One that comes to mind is Lucy Grealy's "Autobiography of a Body." Lucy, who later died, wrote a piece about her struggles with jaw cancer, and about how she went through a period of wearing shorter skirts and being more risqué. [She wrote about] how she grappled with the relationship between her sexuality and her disfigurement, and it was one of these pieces that took a lot of courage to publish.
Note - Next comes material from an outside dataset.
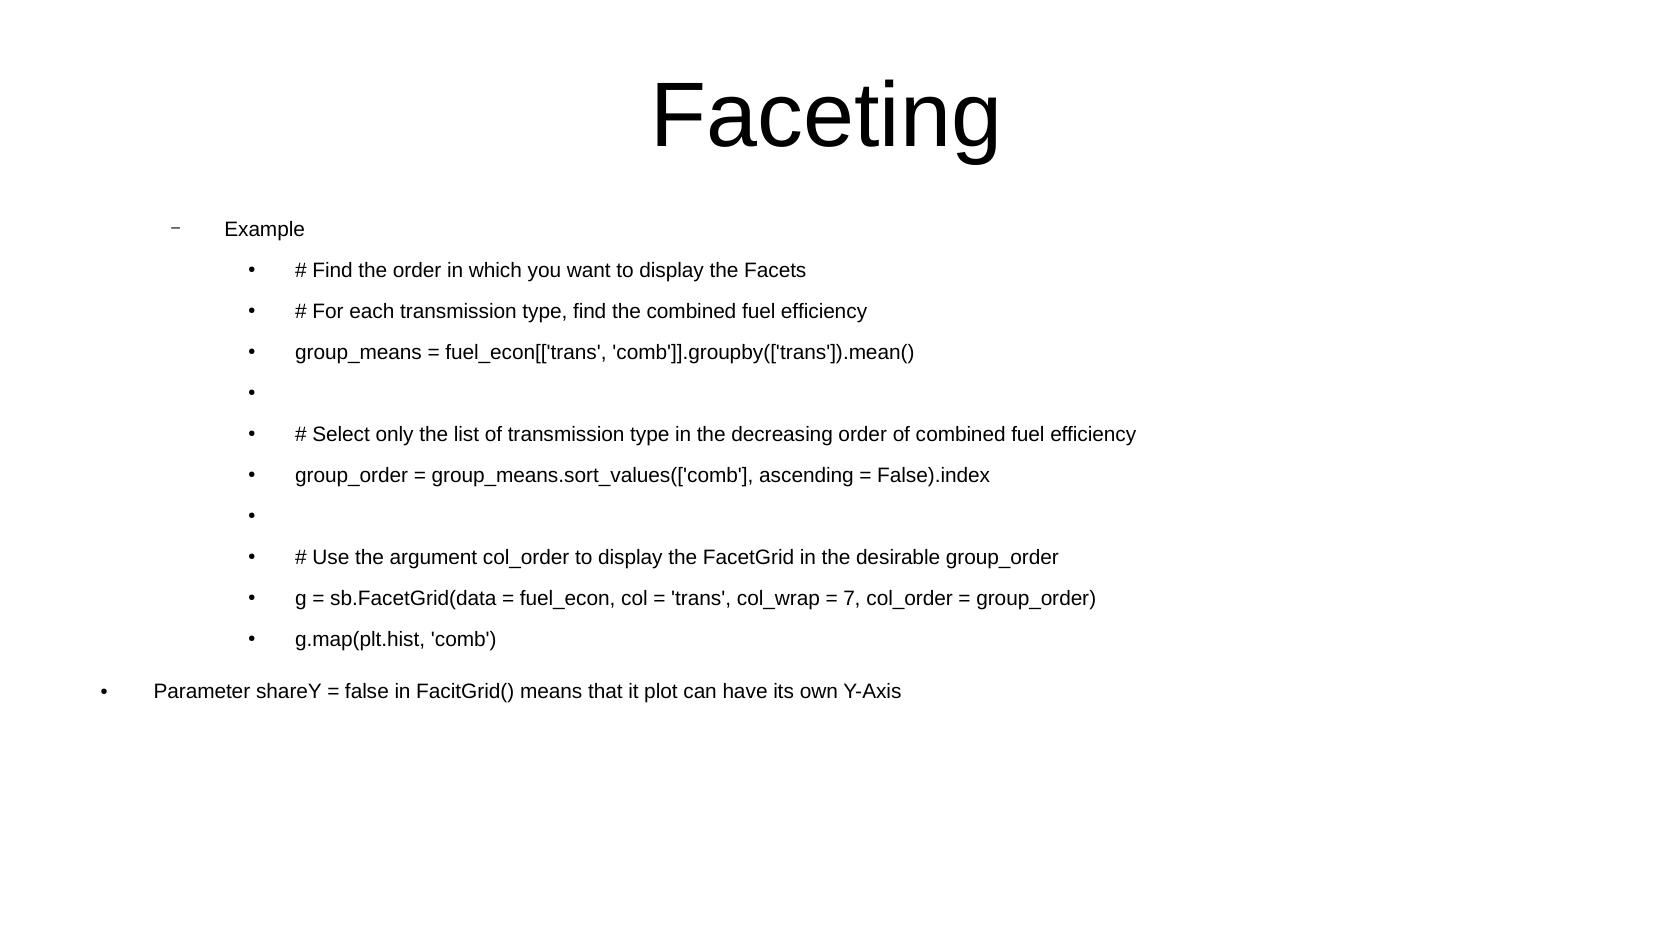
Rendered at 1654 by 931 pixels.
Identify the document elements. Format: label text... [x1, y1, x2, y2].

It's a very powerful few thousand words.

What makes sex writing good?

I think what makes sex writing interesting is the fact that we still -- despite all these many decades of sexual liberation -- struggle with taboos and a sense of guilt and shame over parts of our sexualities. One of the ways Nerve has always been different from the pro-sex contingent is that we think the taboos are what make sex interesting. Sure, if you get rid of all the taboos, you'd have a lot more people having a lot more sex, but it would be much less interesting to write about. It would just be another form of calisthenics; the reason it's more than that is the shame and taboos.

All the best pieces we've published deal with what I refer to as the blush zone. If either the writer or editor loses their ability to blush, then it's boring and they should get out of the business. Appreciating and teasing out the subtleties and complexities of the writer's relationship to internalized taboos and their own sense of shame is the beauty of the exercise. If they can simultaneously throw in some humor and some poignant revelations about the human condition then that's a masterwork. That's the Holy Grail.